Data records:

== Segment start ==

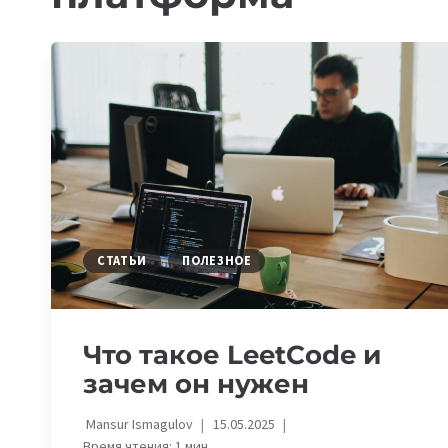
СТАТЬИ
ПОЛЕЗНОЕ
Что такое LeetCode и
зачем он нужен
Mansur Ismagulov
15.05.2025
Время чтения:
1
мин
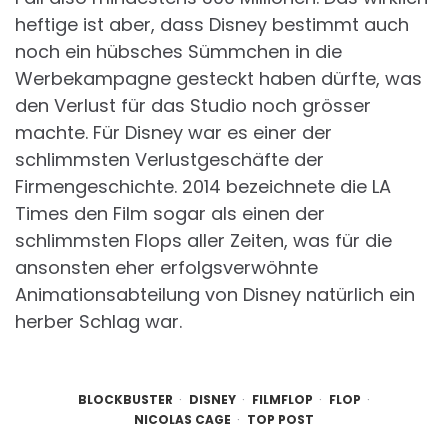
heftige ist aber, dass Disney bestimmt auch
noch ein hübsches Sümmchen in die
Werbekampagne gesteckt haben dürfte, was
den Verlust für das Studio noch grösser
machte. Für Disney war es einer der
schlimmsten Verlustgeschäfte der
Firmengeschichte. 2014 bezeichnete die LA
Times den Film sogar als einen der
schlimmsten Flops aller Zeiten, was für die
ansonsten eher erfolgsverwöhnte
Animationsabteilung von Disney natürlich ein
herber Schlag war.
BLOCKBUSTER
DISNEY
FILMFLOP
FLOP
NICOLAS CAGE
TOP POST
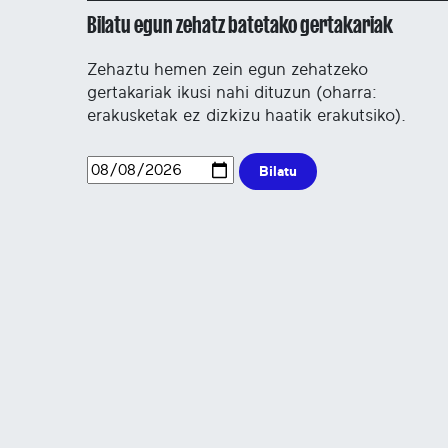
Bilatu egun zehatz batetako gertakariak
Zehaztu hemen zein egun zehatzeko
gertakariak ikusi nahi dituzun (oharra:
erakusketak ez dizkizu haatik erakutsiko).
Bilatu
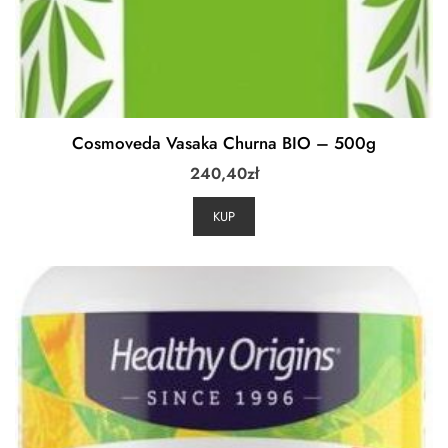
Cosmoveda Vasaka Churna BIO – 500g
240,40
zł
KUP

== Segment end ==
== Segment start ==

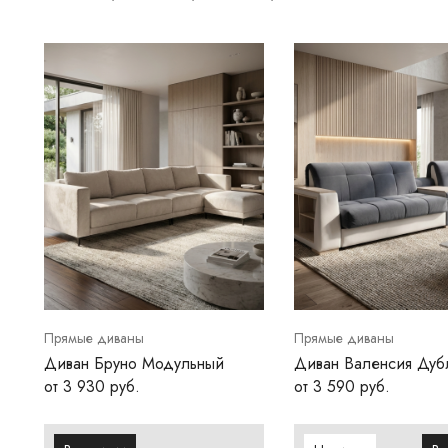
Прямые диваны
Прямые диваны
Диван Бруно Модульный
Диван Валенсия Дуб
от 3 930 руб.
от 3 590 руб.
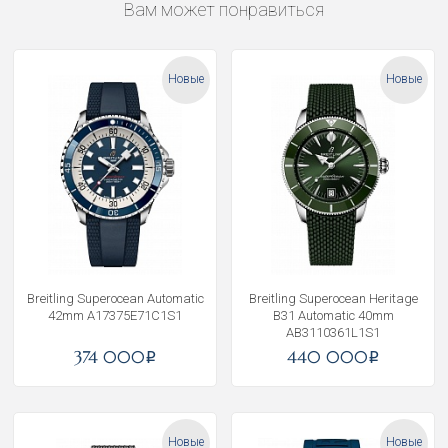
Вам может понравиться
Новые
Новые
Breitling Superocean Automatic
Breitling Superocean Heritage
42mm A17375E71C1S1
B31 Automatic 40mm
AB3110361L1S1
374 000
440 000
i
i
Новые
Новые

== Segment end ==
== Segment start ==

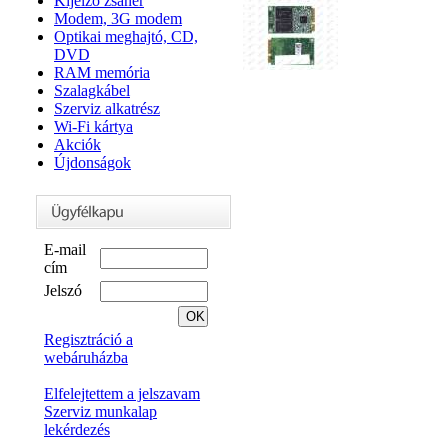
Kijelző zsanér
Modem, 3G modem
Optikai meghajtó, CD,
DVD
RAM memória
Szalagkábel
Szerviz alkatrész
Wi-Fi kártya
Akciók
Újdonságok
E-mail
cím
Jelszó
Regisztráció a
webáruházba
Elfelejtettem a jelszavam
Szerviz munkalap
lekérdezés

== Segment end ==

Work required: When a line among the entries contains "schlimmsten", pull that line out.

Solved problem:
schlimmsten Verlustgeschäfte der
schlimmsten Flops aller Zeiten, was für die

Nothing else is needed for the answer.